Go through the entries below line by line and tally those holding "CROSS"; write only the tally.

(Stored data)
◆ ◆ ◆ ◆ ◆ ◆ ◆

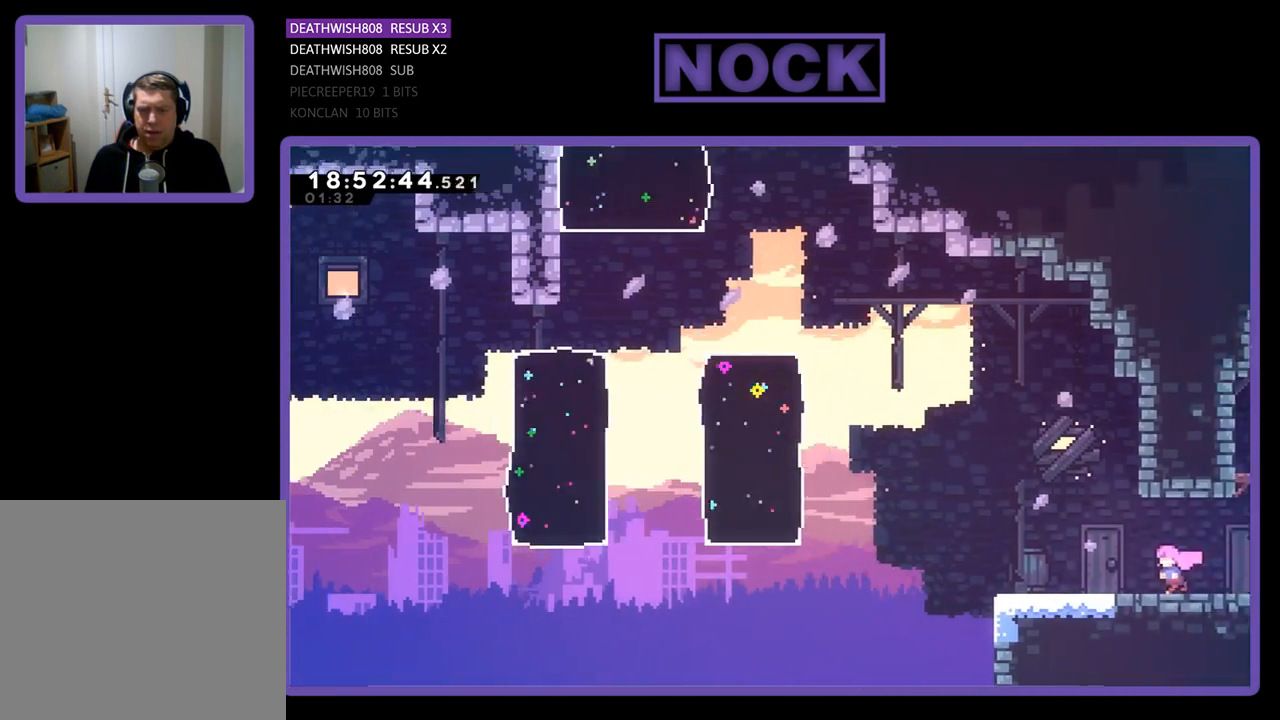
{"buttons": ["R2", "DPAD_LEFT"], "left_stick": "center", "right_stick": "center", "events": []}
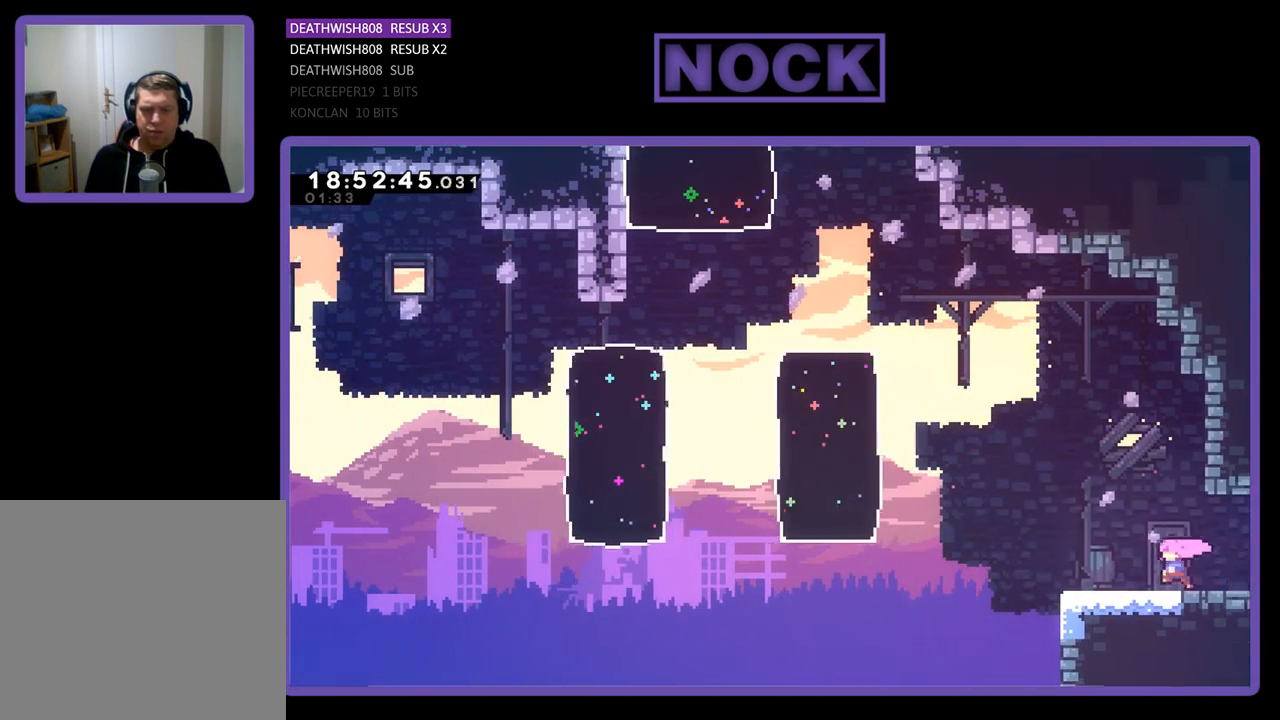
{"buttons": ["R2", "DPAD_UP", "DPAD_LEFT"], "left_stick": "center", "right_stick": "center", "events": [[200, "CROSS", "down"], [200, "DPAD_UP", "down"], [467, "CROSS", "up"]]}
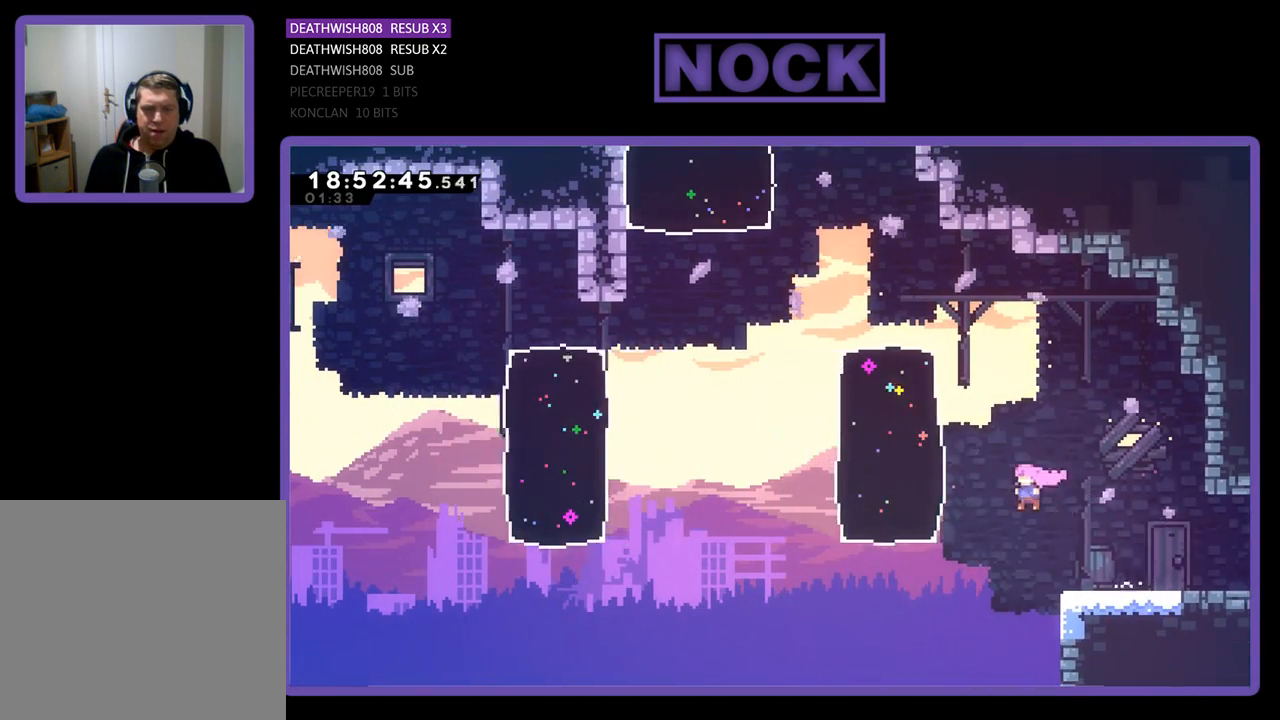
{"buttons": ["R2", "DPAD_UP", "DPAD_LEFT"], "left_stick": "center", "right_stick": "center", "events": [[67, "CIRCLE", "down"], [433, "CIRCLE", "up"]]}
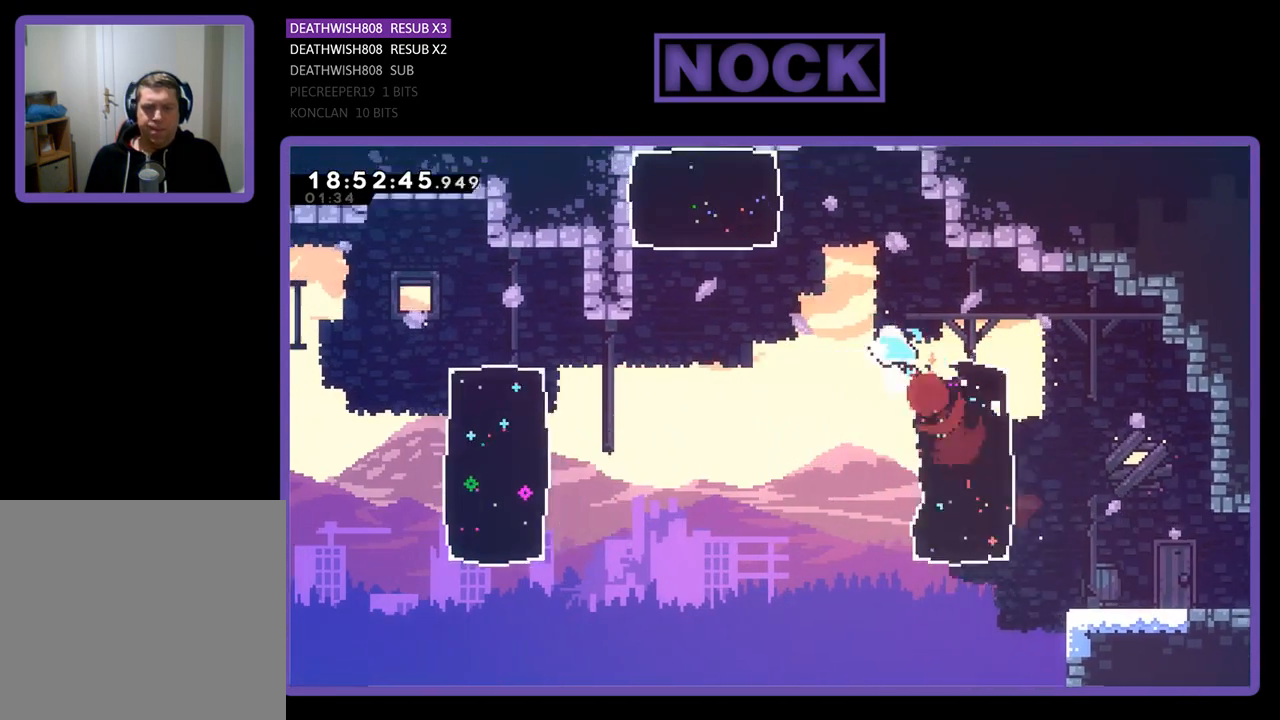
{"buttons": ["CIRCLE", "R2", "DPAD_UP", "DPAD_LEFT"], "left_stick": "center", "right_stick": "center", "events": [[467, "CIRCLE", "down"]]}
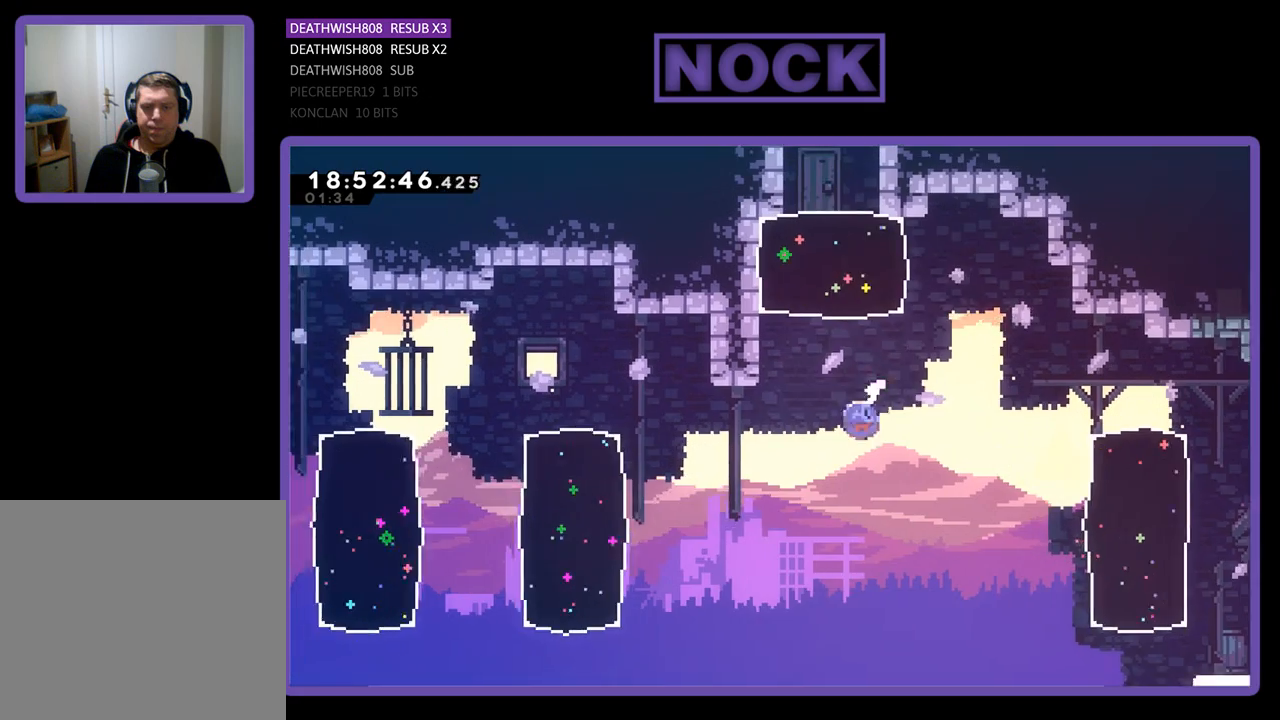
{"buttons": ["CIRCLE", "R2", "DPAD_UP"], "left_stick": "center", "right_stick": "center", "events": [[33, "DPAD_LEFT", "up"], [267, "CIRCLE", "up"], [467, "CIRCLE", "down"]]}
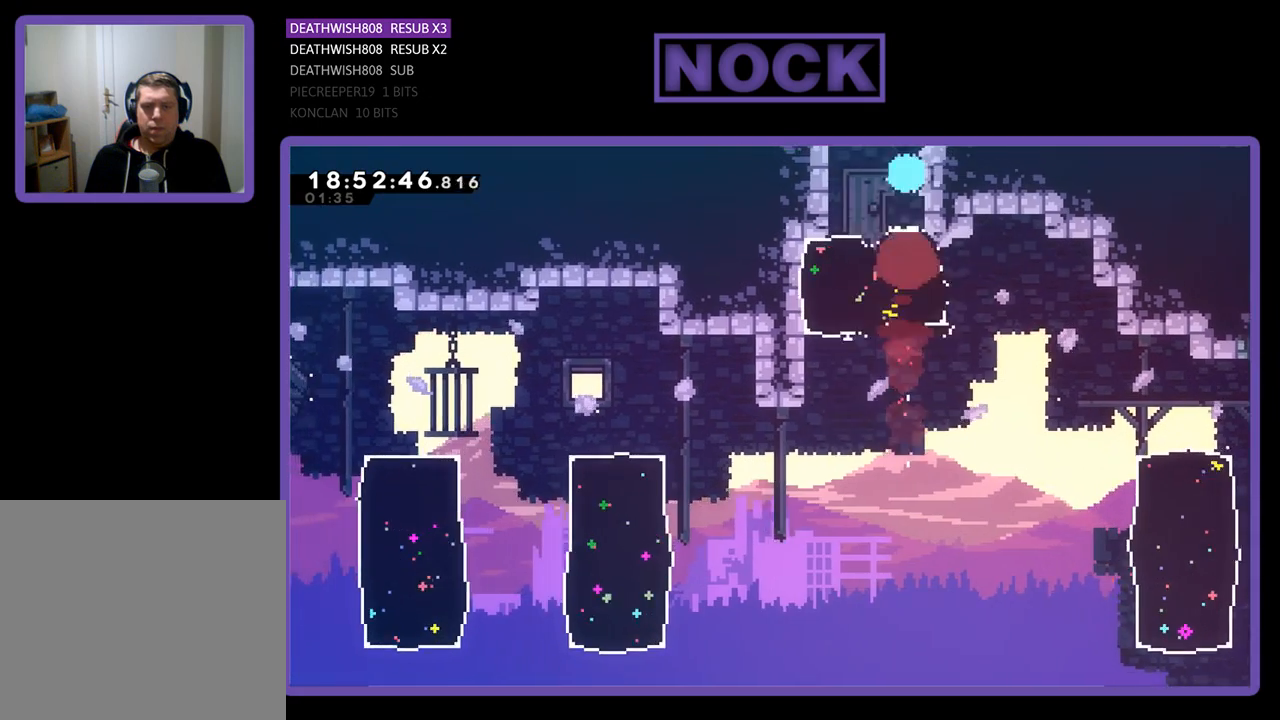
{"buttons": ["R2", "DPAD_UP"], "left_stick": "center", "right_stick": "center", "events": [[167, "CIRCLE", "up"]]}
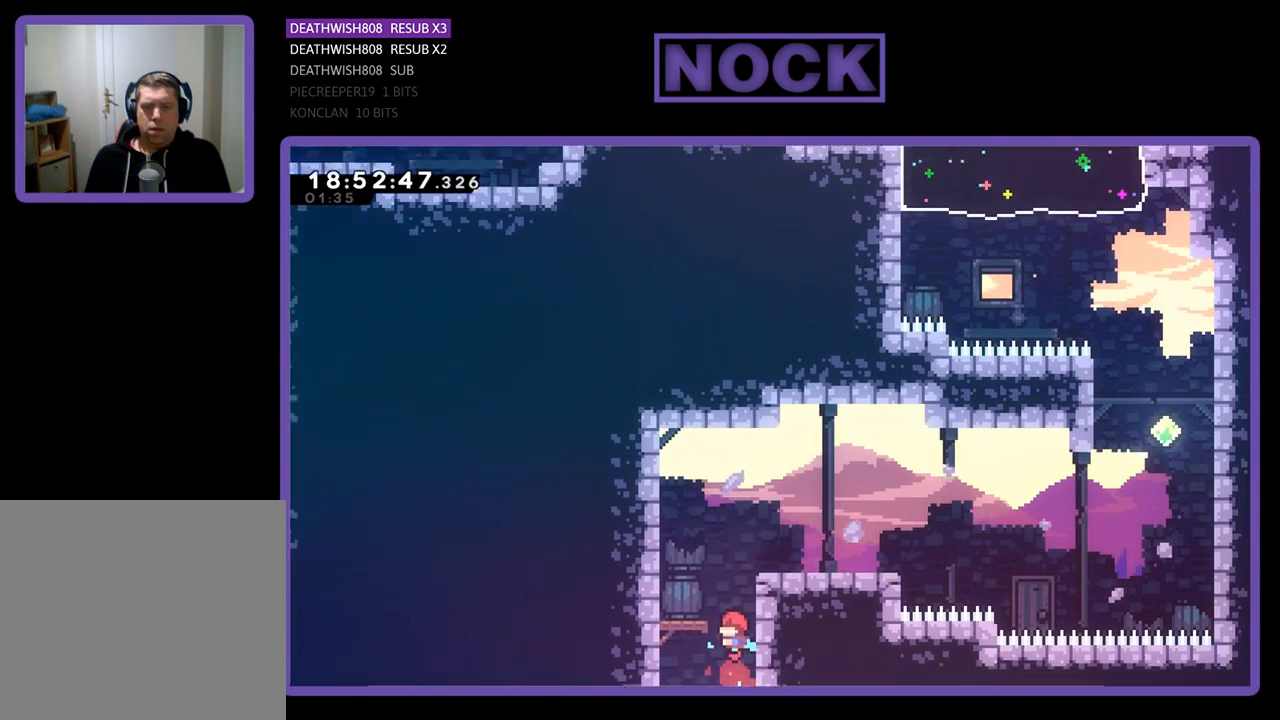
{"buttons": ["CROSS", "R2", "DPAD_UP", "DPAD_RIGHT"], "left_stick": "center", "right_stick": "center", "events": [[233, "CROSS", "down"], [400, "DPAD_RIGHT", "down"]]}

◆ ◆ ◆ ◆ ◆ ◆ ◆

Task output: 2